What Ounsworth has created wouldn't have been possible if hands weren't joined by himself and producer Dave Fridmann, a producer known for his work on albums by icons MGMT, Tame Impala and The Flaming Lips.
What the pair have composed has managed to grapple at our hearts all while producing a sound that encourages listeners to twist and sway.
The Tourist has seen production elements that can only be described as desperately pretty. With tracks that are always trapped in a warm hearted melody, but are also always grounded by earthy acoustic instrumentation and chunkier bass kicks, the album is always underpinned by its rock encapsulating genre.
These textures are most evident in The Tourists' sweeping second track Better Off that has been coated in the fragrant tinkering of 80’s nostalgia plugged into its every crevice, yet is lifted in its closing notes with livelier thundering.
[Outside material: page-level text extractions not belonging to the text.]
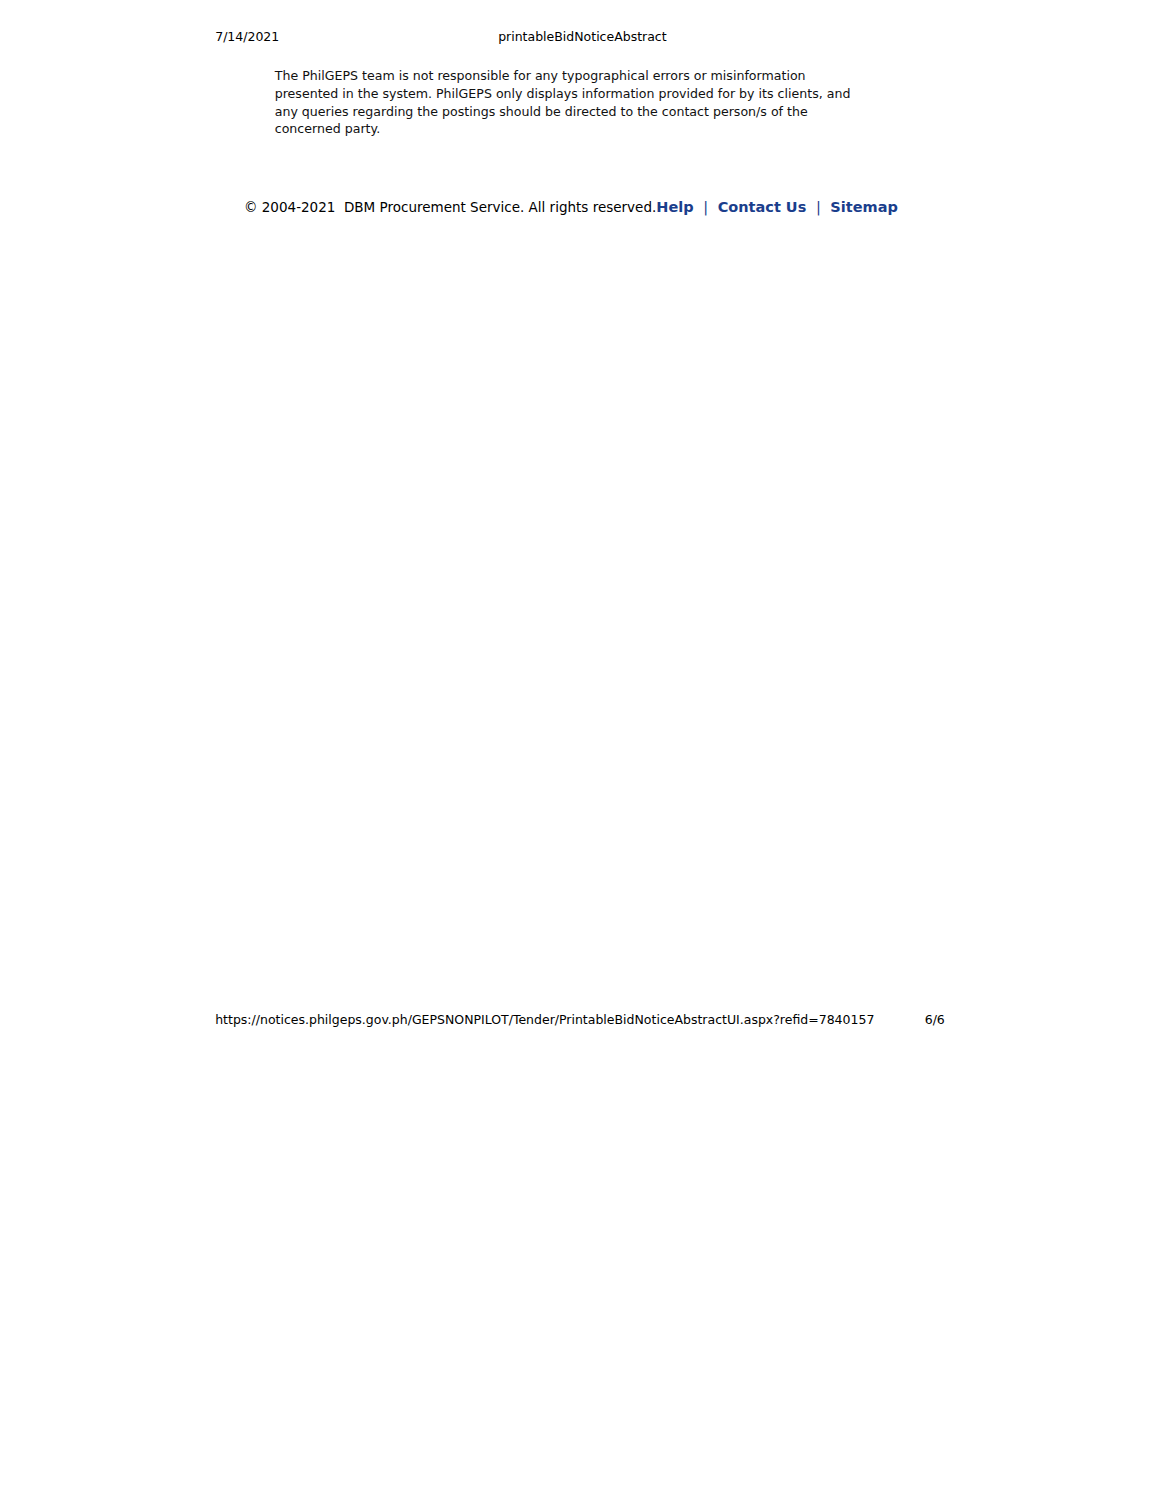7/14/2021
printableBidNoticeAbstract
The PhilGEPS team is not responsible for any typographical errors or misinformation presented in the system. PhilGEPS only displays information provided for by its clients, and any queries regarding the postings should be directed to the contact person/s of the concerned party.
© 2004-2021 DBM Procurement Service. All rights reserved.
Help|Contact Us|Sitemap
https://notices.philgeps.gov.ph/GEPSNONPILOT/Tender/PrintableBidNoticeAbstractUI.aspx?refid=7840157
6/6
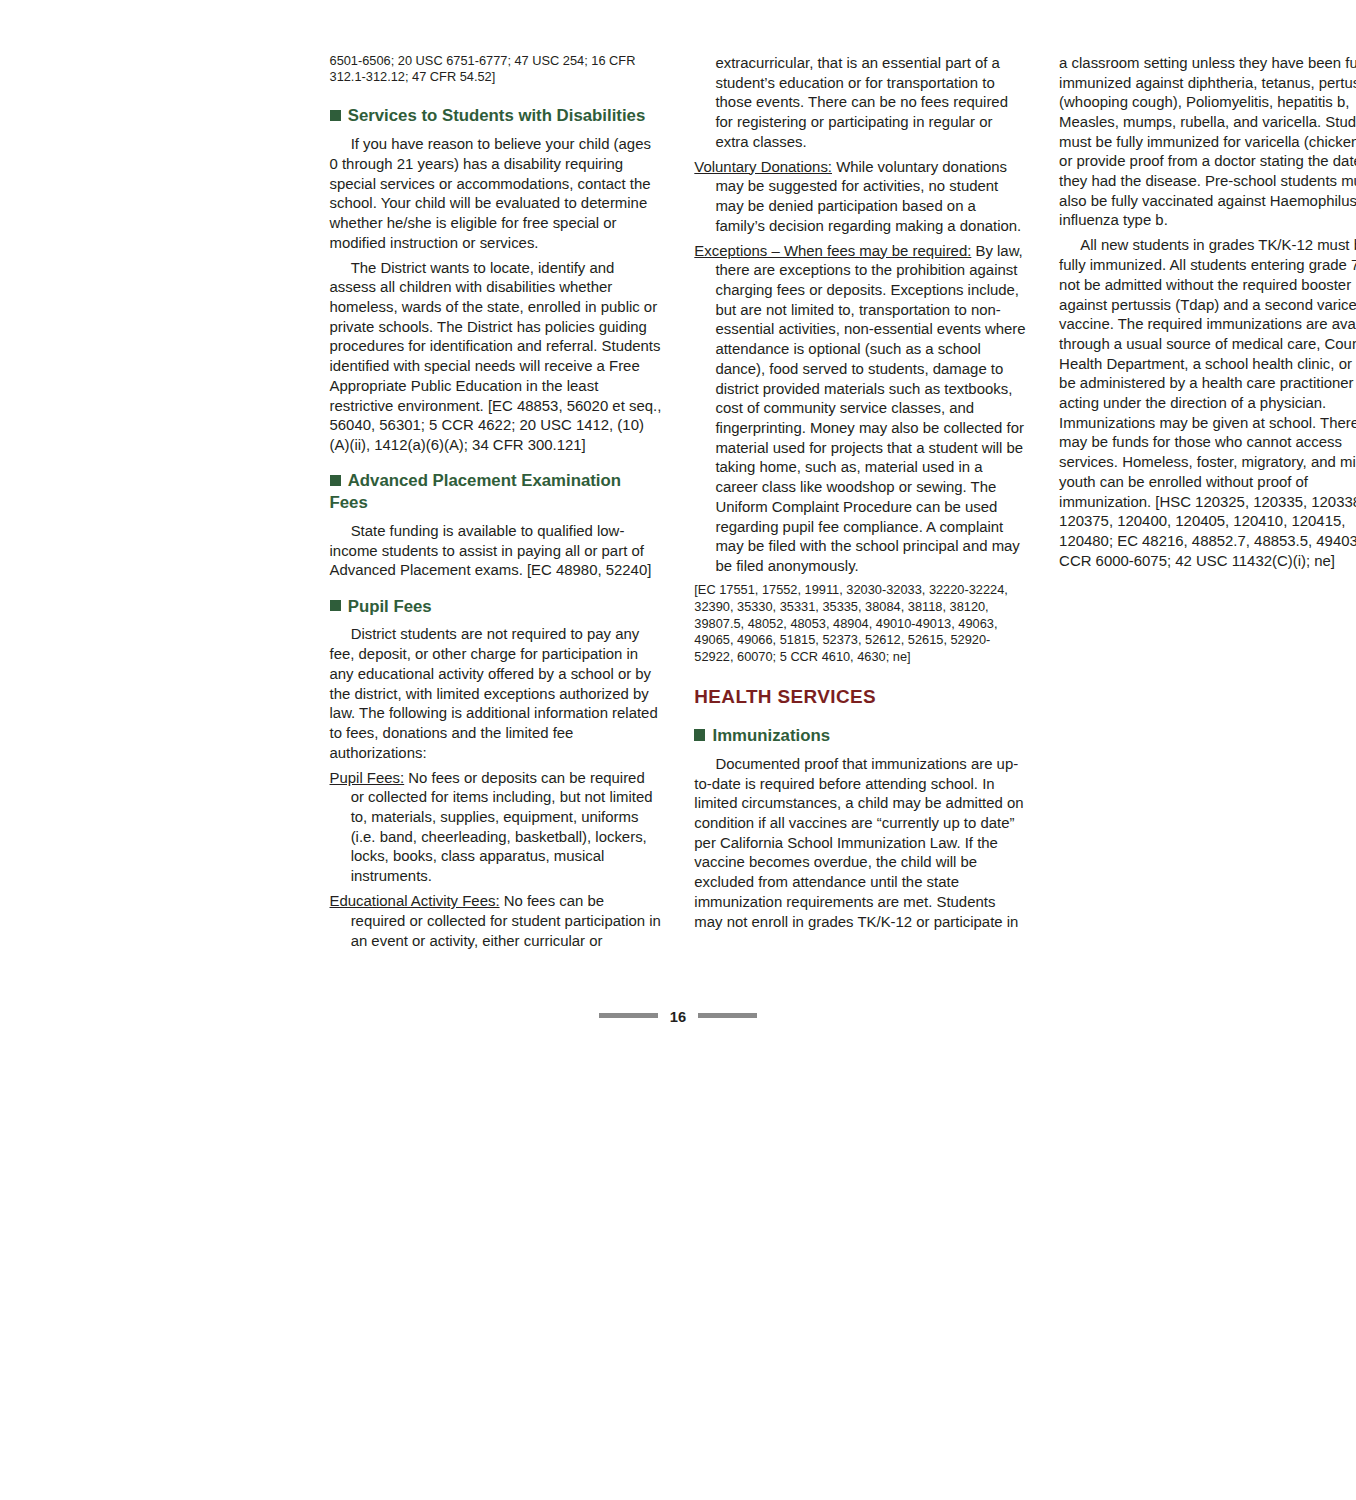6501-6506; 20 USC 6751-6777; 47 USC 254; 16 CFR 312.1-312.12; 47 CFR 54.52]
Services to Students with Disabilities
If you have reason to believe your child (ages 0 through 21 years) has a disability requiring special services or accommodations, contact the school. Your child will be evaluated to determine whether he/she is eligible for free special or modified instruction or services.
The District wants to locate, identify and assess all children with disabilities whether homeless, wards of the state, enrolled in public or private schools. The District has policies guiding procedures for identification and referral. Students identified with special needs will receive a Free Appropriate Public Education in the least restrictive environment. [EC 48853, 56020 et seq., 56040, 56301; 5 CCR 4622; 20 USC 1412, (10)(A)(ii), 1412(a)(6)(A); 34 CFR 300.121]
Advanced Placement Examination Fees
State funding is available to qualified low-income students to assist in paying all or part of Advanced Placement exams. [EC 48980, 52240]
Pupil Fees
District students are not required to pay any fee, deposit, or other charge for participation in any educational activity offered by a school or by the district, with limited exceptions authorized by law. The following is additional information related to fees, donations and the limited fee authorizations:
Pupil Fees: No fees or deposits can be required or collected for items including, but not limited to, materials, supplies, equipment, uniforms (i.e. band, cheerleading, basketball), lockers, locks, books, class apparatus, musical instruments.
Educational Activity Fees: No fees can be required or collected for student participation in an event or activity, either curricular or extracurricular, that is an essential part of a student’s education or for transportation to those events. There can be no fees required for registering or participating in regular or extra classes.
Voluntary Donations: While voluntary donations may be suggested for activities, no student may be denied participation based on a family’s decision regarding making a donation.
Exceptions – When fees may be required: By law, there are exceptions to the prohibition against charging fees or deposits. Exceptions include, but are not limited to, transportation to non-essential activities, non-essential events where attendance is optional (such as a school dance), food served to students, damage to district provided materials such as textbooks, cost of community service classes, and fingerprinting. Money may also be collected for material used for projects that a student will be taking home, such as, material used in a career class like woodshop or sewing. The Uniform Complaint Procedure can be used regarding pupil fee compliance. A complaint may be filed with the school principal and may be filed anonymously.
[EC 17551, 17552, 19911, 32030-32033, 32220-32224, 32390, 35330, 35331, 35335, 38084, 38118, 38120, 39807.5, 48052, 48053, 48904, 49010-49013, 49063, 49065, 49066, 51815, 52373, 52612, 52615, 52920-52922, 60070; 5 CCR 4610, 4630; ne]
Health Services
Immunizations
Documented proof that immunizations are up-to-date is required before attending school. In limited circumstances, a child may be admitted on condition if all vaccines are “currently up to date” per California School Immunization Law. If the vaccine becomes overdue, the child will be excluded from attendance until the state immunization requirements are met. Students may not enroll in grades TK/K-12 or participate in a classroom setting unless they have been fully immunized against diphtheria, tetanus, pertussis (whooping cough), Poliomyelitis, hepatitis b, Measles, mumps, rubella, and varicella. Students must be fully immunized for varicella (chickenpox) or provide proof from a doctor stating the date they had the disease. Pre-school students must also be fully vaccinated against Haemophilus influenza type b.
All new students in grades TK/K-12 must be fully immunized. All students entering grade 7 will not be admitted without the required booster against pertussis (Tdap) and a second varicella vaccine. The required immunizations are available through a usual source of medical care, County Health Department, a school health clinic, or may be administered by a health care practitioner acting under the direction of a physician. Immunizations may be given at school. There may be funds for those who cannot access services. Homeless, foster, migratory, and military youth can be enrolled without proof of immunization. [HSC 120325, 120335, 120338, 120375, 120400, 120405, 120410, 120415, 120480; EC 48216, 48852.7, 48853.5, 49403; 17 CCR 6000-6075; 42 USC 11432(C)(i); ne]
16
Likewise, this sense of rumbling acoustic folk can be heard in the album's opening track, The Pilot, before being plucked to the sky by its fluttering, synthy themes and choir like backing.
For Clap Your Hands Say Yea's sentimental fans, Ambulance Chaser drags you back to the aroma of their older material. Ambulance Chaser shares the riled up and electric excitement heard by their once most famous single The Skin Of My Yellow Country Teeth taken from their debut.
The originality that meticulously shackles each track on Clap Your Hands Say Yea's fifth album stands it as possibly their strongest attempt to date.